** Data shown follows **
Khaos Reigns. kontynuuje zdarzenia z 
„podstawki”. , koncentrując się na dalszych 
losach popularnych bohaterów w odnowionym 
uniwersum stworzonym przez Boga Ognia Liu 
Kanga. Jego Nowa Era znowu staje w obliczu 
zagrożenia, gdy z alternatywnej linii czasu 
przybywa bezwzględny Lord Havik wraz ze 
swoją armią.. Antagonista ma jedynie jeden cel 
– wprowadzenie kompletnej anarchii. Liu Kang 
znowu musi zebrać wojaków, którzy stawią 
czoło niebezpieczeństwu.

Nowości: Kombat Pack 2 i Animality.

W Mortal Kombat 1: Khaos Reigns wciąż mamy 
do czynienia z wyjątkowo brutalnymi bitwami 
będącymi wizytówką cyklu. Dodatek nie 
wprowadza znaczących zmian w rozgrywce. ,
** End of Data shown **
* Work request: Put the lines of the listing above into a Markdown table with the columns Row and Line, numbering each row and leaving out the blank lines.

* Exercise output:
| Row | Line |
|---|---|
| 1 | Khaos Reigns. kontynuuje zdarzenia z  |
| 2 | „podstawki”. , koncentrując się na dalszych  |
| 3 | losach popularnych bohaterów w odnowionym  |
| 4 | uniwersum stworzonym przez Boga Ognia Liu  |
| 5 | Kanga. Jego Nowa Era znowu staje w obliczu  |
| 6 | zagrożenia, gdy z alternatywnej linii czasu  |
| 7 | przybywa bezwzględny Lord Havik wraz ze  |
| 8 | swoją armią.. Antagonista ma jedynie jeden cel  |
| 9 | – wprowadzenie kompletnej anarchii. Liu Kang  |
| 10 | znowu musi zebrać wojaków, którzy stawią  |
| 11 | czoło niebezpieczeństwu. |
| 12 | Nowości: Kombat Pack 2 i Animality. |
| 13 | W Mortal Kombat 1: Khaos Reigns wciąż mamy  |
| 14 | do czynienia z wyjątkowo brutalnymi bitwami  |
| 15 | będącymi wizytówką cyklu. Dodatek nie  |
| 16 | wprowadza znaczących zmian w rozgrywce. , |